• **TASKS TO CARRY OUT**:
• A. According to the text about The Landfill, which programming language was the project built with?
• B. From the text about The Landfill, pull out everything from "Do you want" down to "online compost heap.".

• **TEXT SHOWN**:
____

Do you want to get rid of your old data? Recycle your bits and bytes?
Dispose the stuff in the trashcan on your desktop? The New York based
artist Mark Napier allows you to do you just that: throw your data into
a virtual trashcan. His net art project "The Landfill"
(http://www.potatoland.org/landfill) is kind of an online compost heap.
Programmed with Perl, you can actually watch different "layers" of
digital garbage disintegrate: With Netscape 4.0 you get the impression
of piles of old data rotting away. Some of the files come from private
trashcans (look for my presentation on net art held at a conference at
Lueburg University which I disposed off online during the speech!),
others are from a number of websites. The material comes from the
homepage of the CIA as well as from Yahoo!, there are press releases
from Microsoft and Playmates from the Playboy website. Whatever this
data was supposed to "communicate" once, at "The Landfill" it is reduced
to graphical raw material.

____

• **DATA UNDER STUDY**:
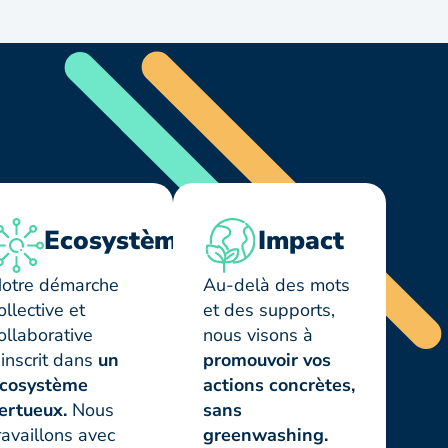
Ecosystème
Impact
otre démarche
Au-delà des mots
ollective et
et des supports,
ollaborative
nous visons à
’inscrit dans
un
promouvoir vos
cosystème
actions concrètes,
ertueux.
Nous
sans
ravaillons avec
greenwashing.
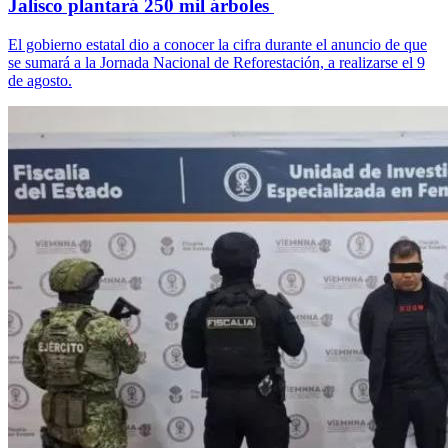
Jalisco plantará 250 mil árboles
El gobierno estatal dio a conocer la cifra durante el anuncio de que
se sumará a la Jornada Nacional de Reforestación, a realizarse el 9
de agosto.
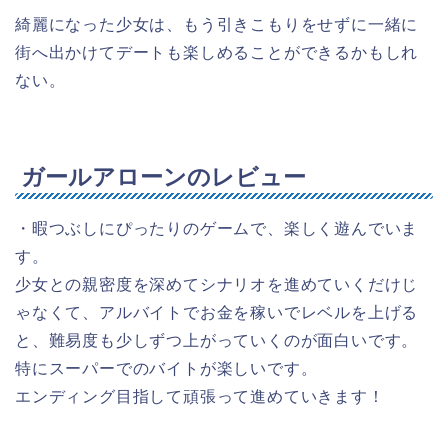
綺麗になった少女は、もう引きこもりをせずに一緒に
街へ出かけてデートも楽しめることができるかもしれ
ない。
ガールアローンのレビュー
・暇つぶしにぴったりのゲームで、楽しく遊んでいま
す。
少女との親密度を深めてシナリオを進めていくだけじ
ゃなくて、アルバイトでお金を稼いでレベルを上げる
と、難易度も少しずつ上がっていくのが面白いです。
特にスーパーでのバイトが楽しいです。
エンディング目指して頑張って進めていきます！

____

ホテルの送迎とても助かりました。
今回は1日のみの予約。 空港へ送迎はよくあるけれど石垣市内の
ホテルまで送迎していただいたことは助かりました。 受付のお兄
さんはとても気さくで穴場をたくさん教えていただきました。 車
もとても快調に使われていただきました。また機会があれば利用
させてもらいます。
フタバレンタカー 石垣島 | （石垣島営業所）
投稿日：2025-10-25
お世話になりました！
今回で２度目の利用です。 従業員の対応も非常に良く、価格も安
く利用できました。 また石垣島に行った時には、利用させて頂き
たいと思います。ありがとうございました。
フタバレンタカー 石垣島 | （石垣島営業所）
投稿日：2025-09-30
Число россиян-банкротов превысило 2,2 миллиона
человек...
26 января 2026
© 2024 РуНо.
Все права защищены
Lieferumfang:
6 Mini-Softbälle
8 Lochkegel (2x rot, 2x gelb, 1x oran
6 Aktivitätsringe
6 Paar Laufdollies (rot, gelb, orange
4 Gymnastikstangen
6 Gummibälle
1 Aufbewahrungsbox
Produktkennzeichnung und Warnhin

____

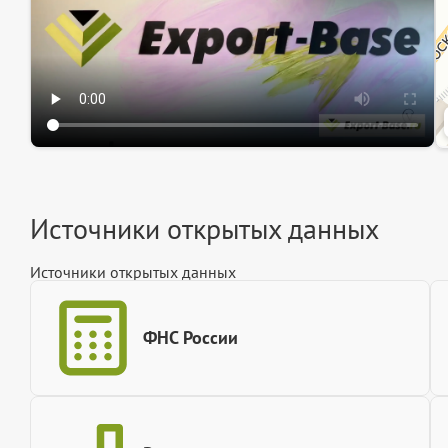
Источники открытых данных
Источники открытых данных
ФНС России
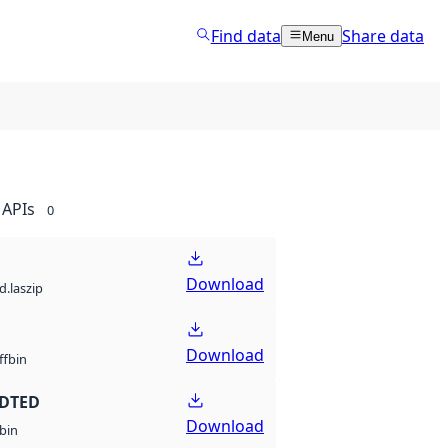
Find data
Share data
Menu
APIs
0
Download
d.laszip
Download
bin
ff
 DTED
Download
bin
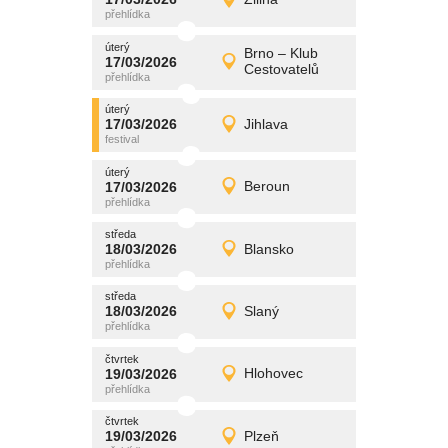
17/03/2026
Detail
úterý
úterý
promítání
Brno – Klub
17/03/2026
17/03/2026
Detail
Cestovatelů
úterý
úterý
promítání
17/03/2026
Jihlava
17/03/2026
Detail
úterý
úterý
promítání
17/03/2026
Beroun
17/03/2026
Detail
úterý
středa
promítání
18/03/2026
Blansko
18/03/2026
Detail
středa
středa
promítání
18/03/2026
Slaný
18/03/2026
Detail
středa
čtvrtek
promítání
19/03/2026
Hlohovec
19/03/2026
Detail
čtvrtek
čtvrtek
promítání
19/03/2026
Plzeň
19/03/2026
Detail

____

• **ANSWERS GIVEN**:
• A. Perl.

• B.
Do you want to get rid of your old data? Recycle your bits and bytes?
Dispose the stuff in the trashcan on your desktop? The New York based
artist Mark Napier allows you to do you just that: throw your data into
a virtual trashcan. His net art project "The Landfill"
(http://www.potatoland.org/landfill) is kind of an online compost heap.